Entries supplied:
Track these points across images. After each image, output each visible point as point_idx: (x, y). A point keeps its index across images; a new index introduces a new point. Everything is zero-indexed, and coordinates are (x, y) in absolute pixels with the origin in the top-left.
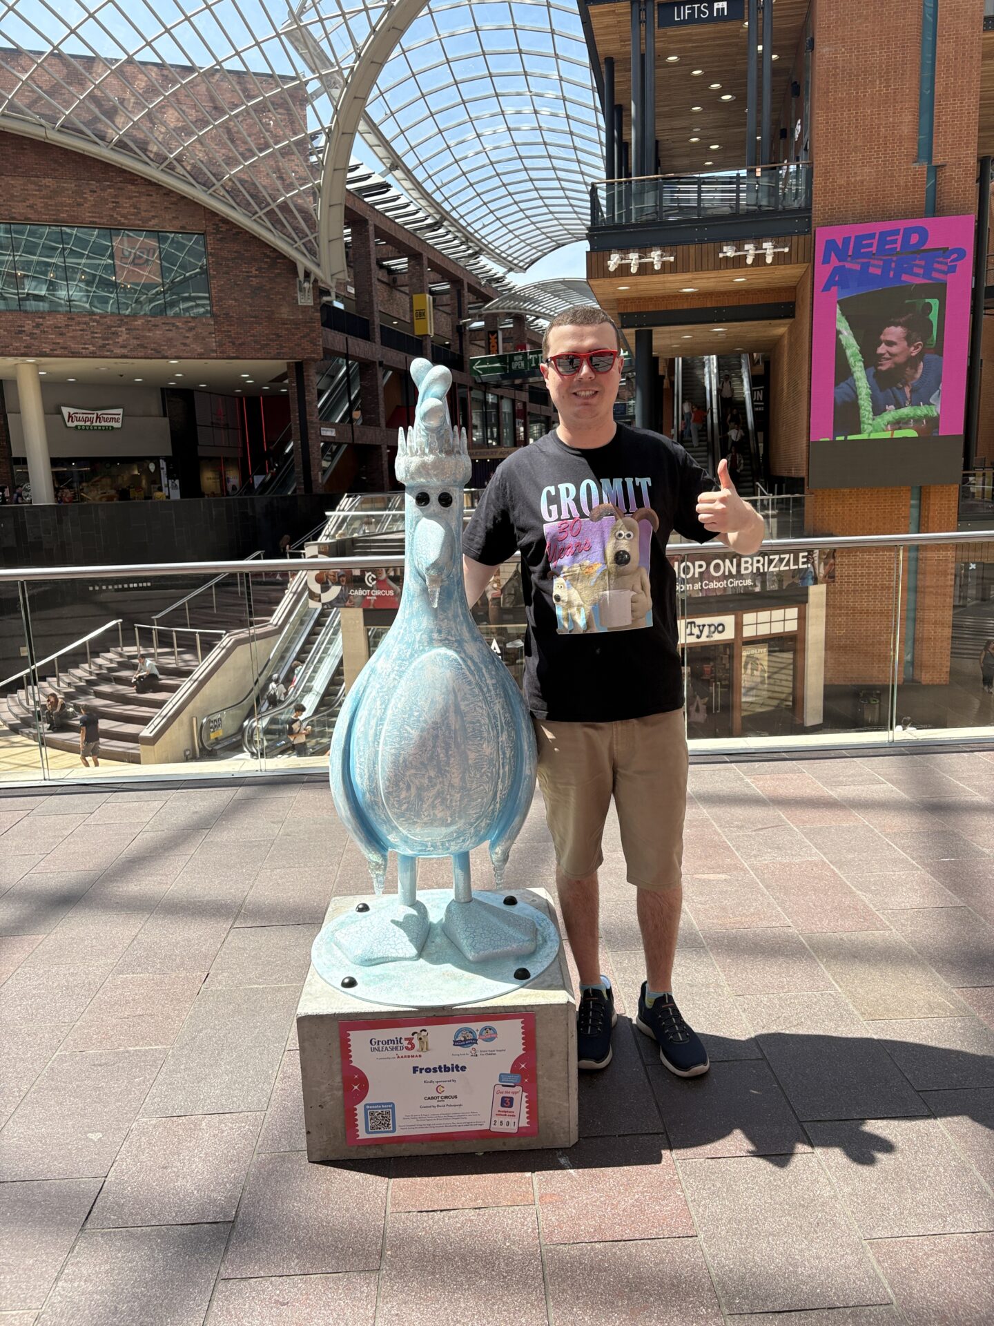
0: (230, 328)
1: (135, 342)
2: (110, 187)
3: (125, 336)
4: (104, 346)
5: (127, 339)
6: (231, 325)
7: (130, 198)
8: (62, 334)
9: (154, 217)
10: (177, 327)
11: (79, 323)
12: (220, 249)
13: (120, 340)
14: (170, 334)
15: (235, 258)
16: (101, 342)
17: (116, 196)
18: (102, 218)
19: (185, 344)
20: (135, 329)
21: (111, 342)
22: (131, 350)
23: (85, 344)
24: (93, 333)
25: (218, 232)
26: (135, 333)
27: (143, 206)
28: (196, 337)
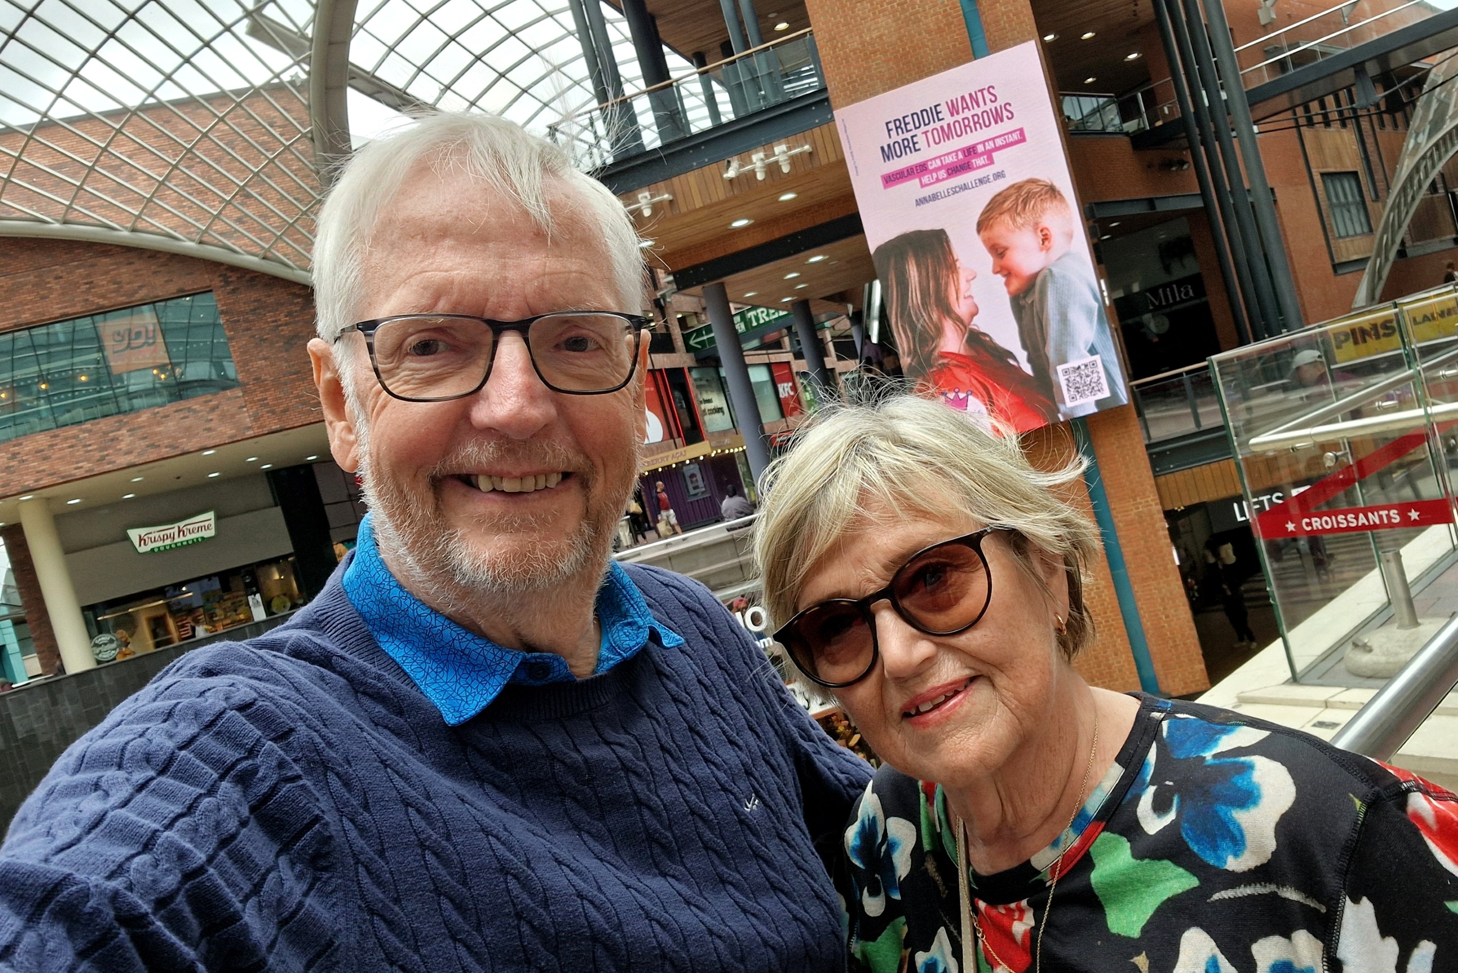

Task brief: Could you write out, word for word, the lines from the one containing "19: (185, 344)" through the last line of the records, leaving out the pictures?

Solution to this exercise:
19: (185, 344)
20: (135, 329)
21: (111, 342)
22: (131, 350)
23: (85, 344)
24: (93, 333)
25: (218, 232)
26: (135, 333)
27: (143, 206)
28: (196, 337)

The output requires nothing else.